Warga di Jalur Mamuju-Aralle, Turun-temurun Sudah Mengenal Model Kantin Kejujuran

By on Sabtu, 26 September 2015

Lapak kantin kejujuran berada di mamasa aralle tampak tidak ada penjagaan.

Lapak kantin kejujuran berada di mamasa aralle tampak tidak ada penjagaan.

MAMUJU KAREBA1-Jika beberapa waktu terakhir pemerintah terus melakukan berbagai terobosan untuk meningkatkan kualitas akhlak masyarakat sebagai upaya memerangi tindak pidana korupsi, yang salah satunya dengan membuat kantin kejujuran, ternyata masyarakat pegunungan di jalur Mamuju – Aralle Kabupaten Mamasa, sejak zaman nenek moyang mereka dahulu sampai sekarang, sudah mempraktekkan model kantin kejujuran ini dalam kehidupan mereka sehari-hari.

Jika di kota-kota, kantin kejujuran dibuat dalam rangka memberikan pendidikan kejujuran kepada anak-anak sekolah, mahasiswa atau pegawai kantoran untuk pembelajaran antikorupsi, maka di jalur Mamuju – Aralle Kabupaten Mamasa ini, warga menggunakan model kantin kejujuran sebagai sebuah kebiasaan yang telah mengakar secara turun-temurun.

Cara yang sama dengan prinsip yang digunakan dalam mengelola kantin kejujuran, diterapkan warga di wilayah ini untuk berjualan hasil bumi dan buah-buahan seperti talas, singkong, pisang, pepaya serta hasil kerajinan seperti, keranjang rotan, bakul, caping, tampah atau nyiru dan lain-lain

Cara warga berjualan seperti ini, sangat mengutamakan kejujuran si pembeli.
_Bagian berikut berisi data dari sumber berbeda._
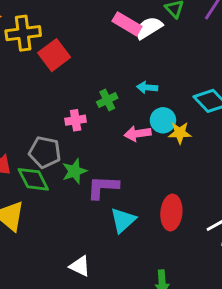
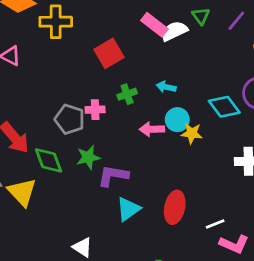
red square: (54, 55) -> (109, 53), moved
gray pentagon: (45, 152) -> (70, 119), moved

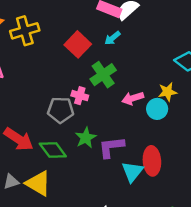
cyan arrow: (166, 87) -> (112, 38), moved, turned -35
green cross: (127, 94) -> (103, 75), size x1.5
pink cross: (95, 110) -> (80, 96), turned 35
cyan circle: (177, 120) -> (157, 109), moved
red ellipse: (175, 207) -> (152, 161), moved

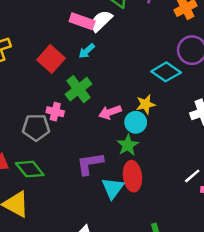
green star: (86, 138) -> (128, 145), moved

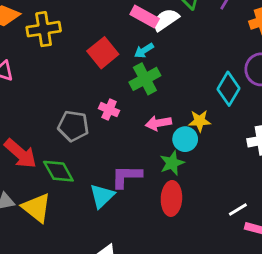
cyan diamond: (166, 72) -> (228, 89), turned 76
green cross: (78, 89) -> (145, 79), moved
pink cross: (55, 112) -> (109, 110), moved
cyan triangle: (113, 188) -> (102, 196), moved

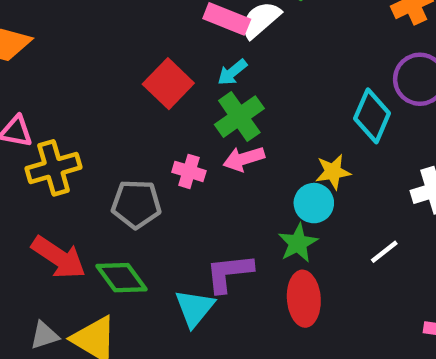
yellow cross: (44, 29) -> (54, 168), moved
pink arrow: (158, 123) -> (244, 159), moved
white line: (238, 209) -> (384, 252), moved

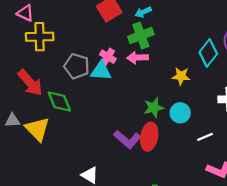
cyan circle: (314, 203) -> (180, 113), moved
white line: (384, 252) -> (205, 137), moved
purple L-shape: (229, 273) -> (127, 139), moved, turned -148
cyan triangle: (195, 308) -> (101, 71), moved, turned 40

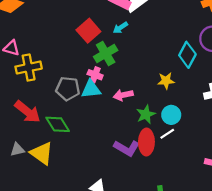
green cross: (141, 35) -> (106, 53), moved
pink arrow: (137, 58) -> (123, 95), moved
white line: (205, 137) -> (167, 134), moved

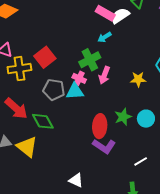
red square: (88, 31) -> (45, 57), moved
yellow star: (166, 81) -> (138, 79), moved
pink arrow: (123, 95) -> (104, 75), moved, turned -60
white line: (167, 134) -> (141, 161), moved
red ellipse: (146, 142) -> (100, 126), moved

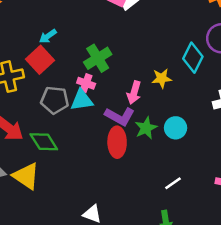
cyan arrow: (105, 37) -> (48, 36), moved
pink arrow: (104, 75) -> (134, 93), moved
purple L-shape: (104, 146) -> (120, 116), moved

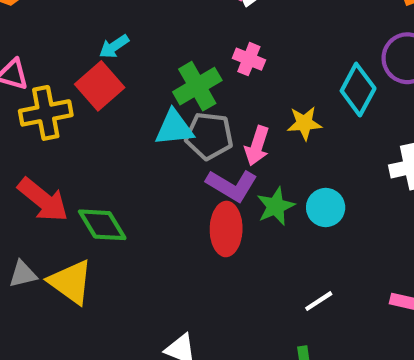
pink cross: (86, 83) -> (249, 59), moved
gray pentagon: (55, 100) -> (209, 136), moved
cyan triangle: (82, 100) -> (174, 128), moved

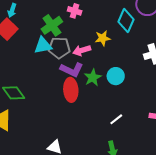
cyan arrow: (114, 46) -> (12, 10), turned -32
pink arrow: (257, 146) -> (82, 50), turned 60

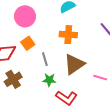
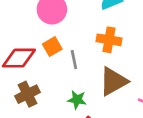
gray line: (45, 59) -> (74, 60), moved

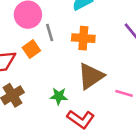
gray line: (74, 60) -> (50, 33), moved

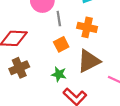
orange square: (31, 49) -> (61, 44), moved

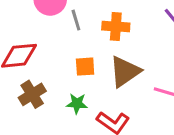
orange square: (61, 44) -> (85, 67), moved, turned 32
green star: (59, 74) -> (77, 104), moved

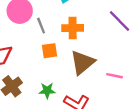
orange square: (85, 67) -> (50, 51), moved

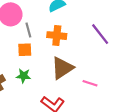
orange square: (50, 51) -> (25, 50), moved
green star: (47, 91) -> (23, 76), moved

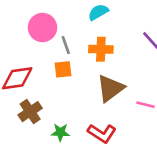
green star: (23, 76) -> (60, 132), moved

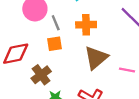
brown cross: (30, 112) -> (41, 75), moved

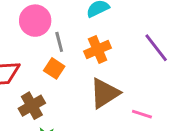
orange cross: (86, 25) -> (98, 50), turned -30
orange square: (54, 44) -> (54, 68), turned 35

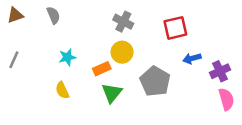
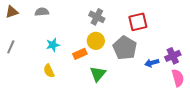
gray semicircle: (53, 15) -> (42, 12), turned -72
blue arrow: (192, 59) -> (152, 63), moved
gray pentagon: (155, 81) -> (125, 48), moved
green triangle: (112, 93) -> (98, 74), moved

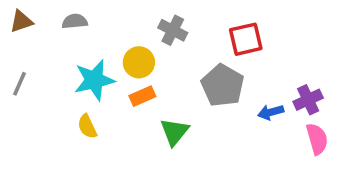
yellow circle: (96, 41) -> (139, 62), moved
cyan star: (53, 45) -> (94, 80), size x1.6

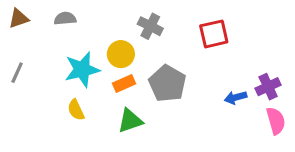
gray pentagon: (223, 85) -> (167, 84), moved
green triangle: (175, 132) -> (130, 121), moved, turned 32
Sebab barang dagangan diletakkan begitu saja dalam sebuah tempat yang disediakan khusus tanpa seorang penjaga.

Tempat berjualan yang dibangun di pinggir jalan ini, hanya menyediakan barang dagangan disertai keterangan harga yang ditulis seadanya dan sebuah wadah yang biasanya dari kaleng atau potongan bambu untuk tempat menaruh uang bagi si pembeli.

Cara berjualan seperti ini masih terus dilakukan warga sampai saat ini. Sabtu (26/9/2015), dalam perjalanan dari Aralle ke Mamuju, penulis masih menyaksikan sejumlah bangunan kecil di pinggir jalan yang di atasnya ditaruh berbagi jenis barang dengan harganya masing-masing. Juga disediakan potongan bambu dan atau kaleng untuk menyimpan uang bagi para pembeli.

Beberapa di antara tempat berjualan itu berada di pinggir jalan jauh dari pemukiman. Ada yang di bawah pohon, di antara semak-semak tempat pengguna jalan sering mengaso dan juga ada yang ditempatkan di dekat anak sungai yang airnya mengalir jernih.

Ada juga yang berada tidak jauh dari rumah penduduk, tetapi suasana kampung tampak lengang. Jualan tersebut tetap tidak dijaga.

Salah seorang warga yang sempat penulis tanyai mengatakan, warga di wilayah tersebut pada siang hari, pada umumnya sibuk beraktivitas di kebun dan sawah, namun mereka tetap bisa berjualan dengan mengandalkan kejujuran pembeli.

Tetapi lelaki setengah baya yang mengaku kebetulan lebih awal pulang dari kebunnya tersebut mengatakan, sejak jalan yang dahulunya hanya setapak dan hanya bisa dilalui pejalan kaki dengan alat angkutan kuda ini dibuka dan bisa diakses kendaraan bermotor, sering dagangan warga diambil begitu saja tanpa ada uang yang ditaruh sesuai harga.

“Sekarang kan sudah bukan orang kita saja yang lewat di tempat ini. Setiap hari banyak pengendara yang lewat. Sudah sering ada dangangan hilang, bahkan uangnya juga. Kita tidak menuduh orang luar, tapi sekarang sudah beda sejak jalan jadi ramai,” katanya dengan raut wajah agak sedih.